Pelo menos quatro pessoas morreram e mais de 100 ficaram feridas na Ucrânia durante intensos bombardeamentos russos realizados durante a noite que causaram medo e destruição na capital do país, segundo o último balanço das autoridades.
Jornalistas da AFP testemunharam o bombardeamento maciço da capital, efetuado poucos dias depois de um ataque ucraniano mortal a uma residência estudantil em Lugansk, região ocupada pela Rússia, ao qual o presidente russo, Vladimir Putin, prometeu uma resposta militar.
Após uma noite de explosões, as ruas ficaram cobertas de escombros, vários edifícios de habitação foram gravemente danificados e um centro comercial completamente destruído pelo fogo.
Sofia Melnychenko, de 21 anos, pensava estar em segurança no metro, “mas depois houve três fortes explosões e, após a quarta, o teto do metro começou a desabar”, segundo contou à AFP.
“Foi o caos total. As crianças começaram a gritar, as pessoas entraram em pânico”, continuou.
Quando um incêndio começou num centro comercial próximo, Sofia receou que o fogo se alastrasse à estação de metro ou que o fumo conseguisse entrar no subterrâneo. “Foi uma noite verdadeiramente aterradora”, acrescentou.

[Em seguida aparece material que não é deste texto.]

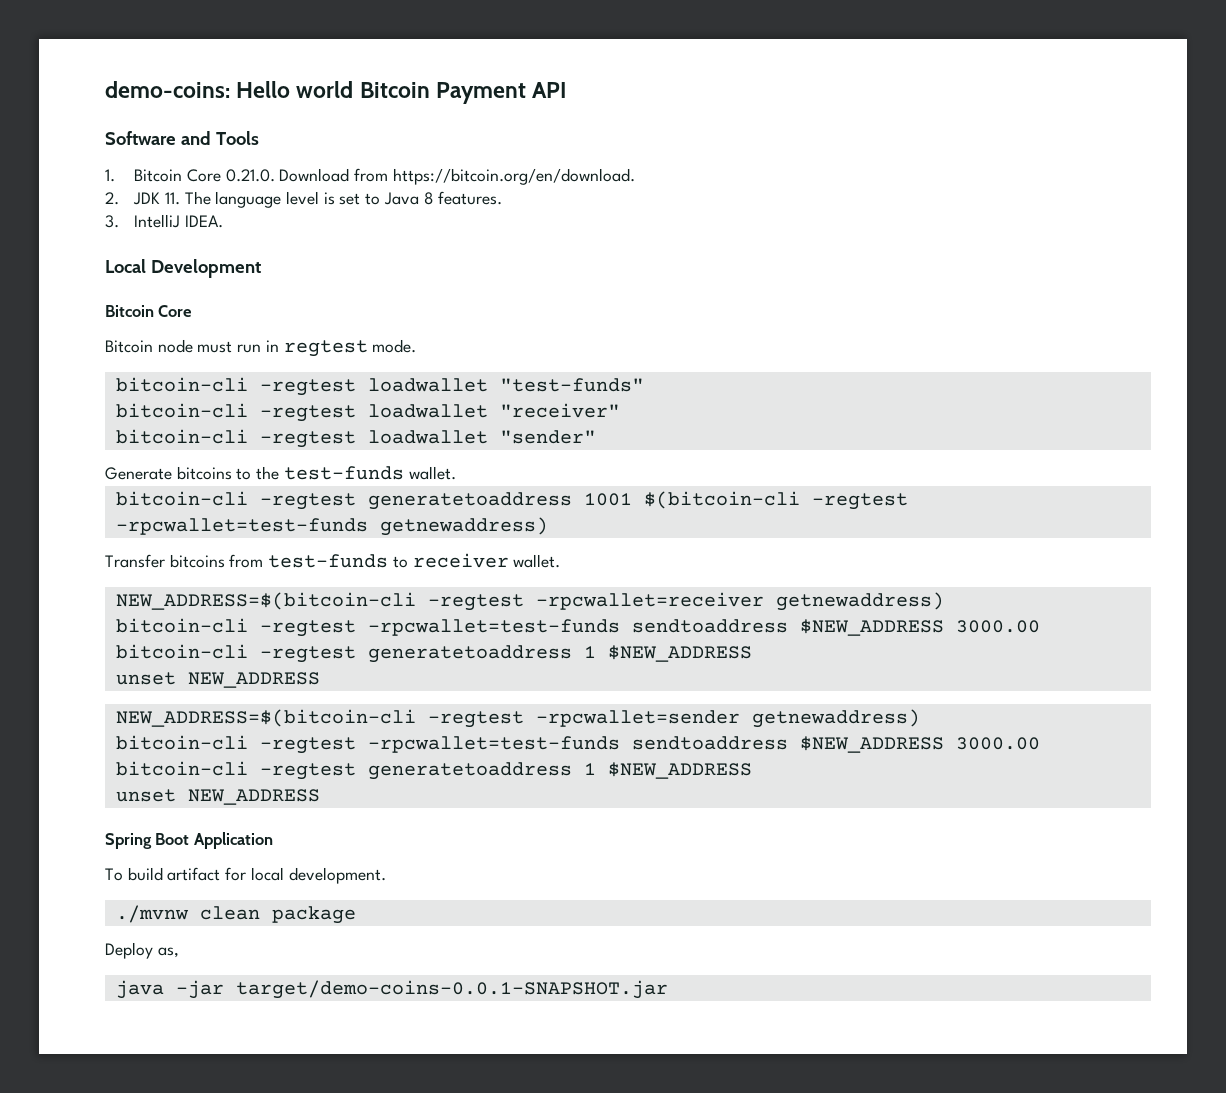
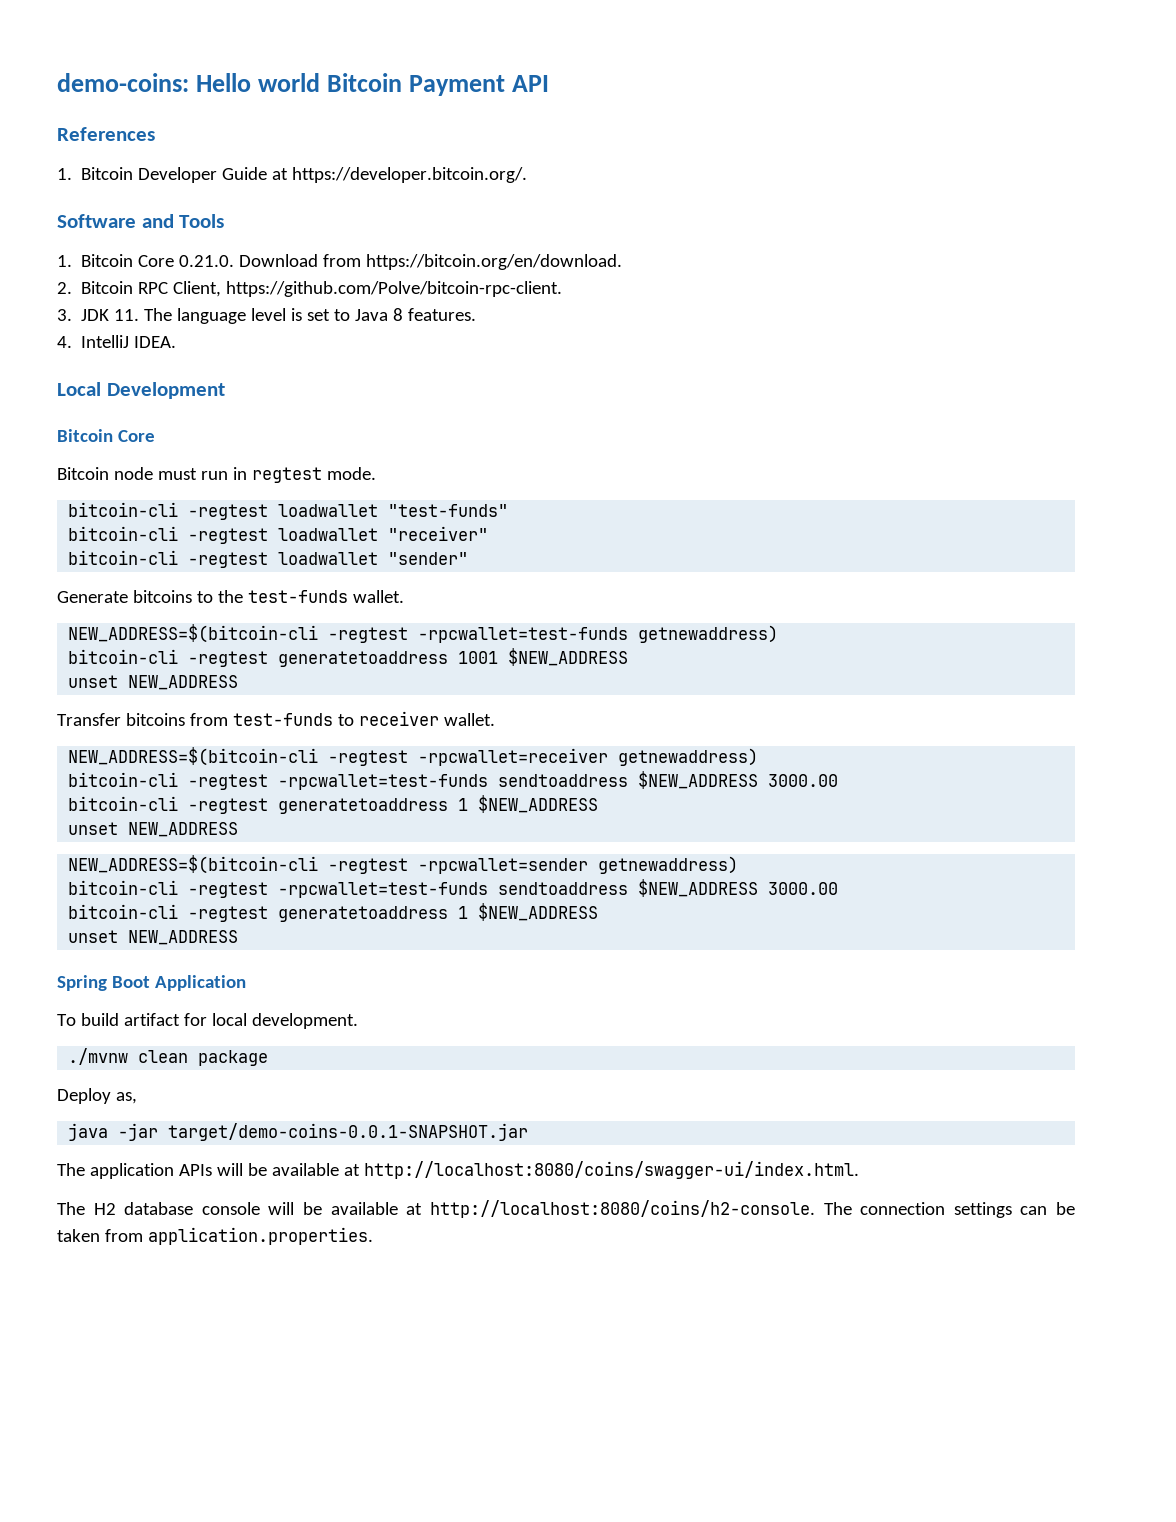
(567, 90) none -> [57,127,155,141] [57,167,528,183] // References // 1. Bitcoin Developer Guide at https://developer.bitcoin.org/.
(119, 198) none -> [81,281,563,297] [57,309,72,321] Bitcoin RPC Client, https://github.com/Polve/bitcoin-rpc-client. // 3.
[105,215,119,228] 3. -> [57,336,72,348] 4.
(456, 473) none -> [68,624,779,643] // NEW_ADDRESS=$(bitcoin-cli -regtest -rpcwallet=test-funds getnewaddress)
[643,491,908,510] [115,517,548,536] $(bitcoin-cli -regtest -rpcwallet=test-funds getnewaddress) -> [508,648,629,666] [68,675,239,690] $NEW_ADDRESS // unset NEW_ADDRESS
(668, 989) none -> [57,1161,859,1179] [57,1200,1075,1218] [57,1227,373,1245] // The application APIs will be available at http://localhost:8080/coins/swagger-ui/index.html. // The H2 database console will be available at http://localhost:8080/coins/h2-console. The connection settings can be taken from application.properties.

O presidente da câmara de Kiev, Vitali Klitschko, relatou danos em todos os distritos causados pelos ataques russos que envolveram “90 mísseis e 600 drones”, dos quais 55 e 549, respetivamente, terão sido intercetados, de acordo com o exército ucraniano.
Moscovo utilizou o seu míssil balístico hipersónico Oreshnik, de alcance intermédio e com capacidade de transportar ogivas nucleares, disse o Presidente ucraniano, Volodymyr Zelensky.
“Três mísseis russos atingiram as infraestruturas de abastecimento de água, um mercado foi incendiado, dezenas de edifícios residenciais foram danificados, várias escolas foram destruídas e ele (Vladimir Putin) lançou o seu míssil Oreshnik contra Bila Tserkva [a 80 quilómetros a sul de Kiev]. São verdadeiramente loucos”, acusou.
“São necessárias decisões dos Estados Unidos, da Europa e de outros países para que este velho lunático em Moscovo pronuncie finalmente a palavra ‘paz’”, disse ainda Zelensky.
O Museu Nacional de Arte, a Ópera, a sede do Ministério dos Negócios Estrangeiros, o edifício dos estúdios das estações de rádio e televisão públicas alemãs ARD e Deutsche Welle (DW) e o escritório da Organização Mundial de Saúde (OMS) ficaram danificados pelos ataques.
O Museu Nacional de Chernobyl, dedicado ao acidente nuclear, que se situa em Kiev, também foi “destruído”, segundo o presidente da Ucrânia.
Os presidentes da Comissão Europeia e do Conselho Europeu, bem como a Alemanha, França, Itália, Reino Unido, Espanha e Portugal condenaram o “ataque massivo” russo contra a Ucrânia.
“O ataque massivo da Rússia à Ucrânia na noite passada mostra a brutalidade do Kremlin e o seu desrespeito tanto pela vida humana como pelas negociações de paz”, escreveu a líder do executivo comunitário, Ursula von der Leyen, na rede social X.
Esta terá sido a terceira vez que o míssil Oreshnik, com capacidade de transportar ogivas nucleares ou convencionais, foi utilizado na Ucrânia.
As negociações sob mediação dos Estados Unidos para pôr fim ao conflito estão paradas desde o início da guerra no Médio Oriente.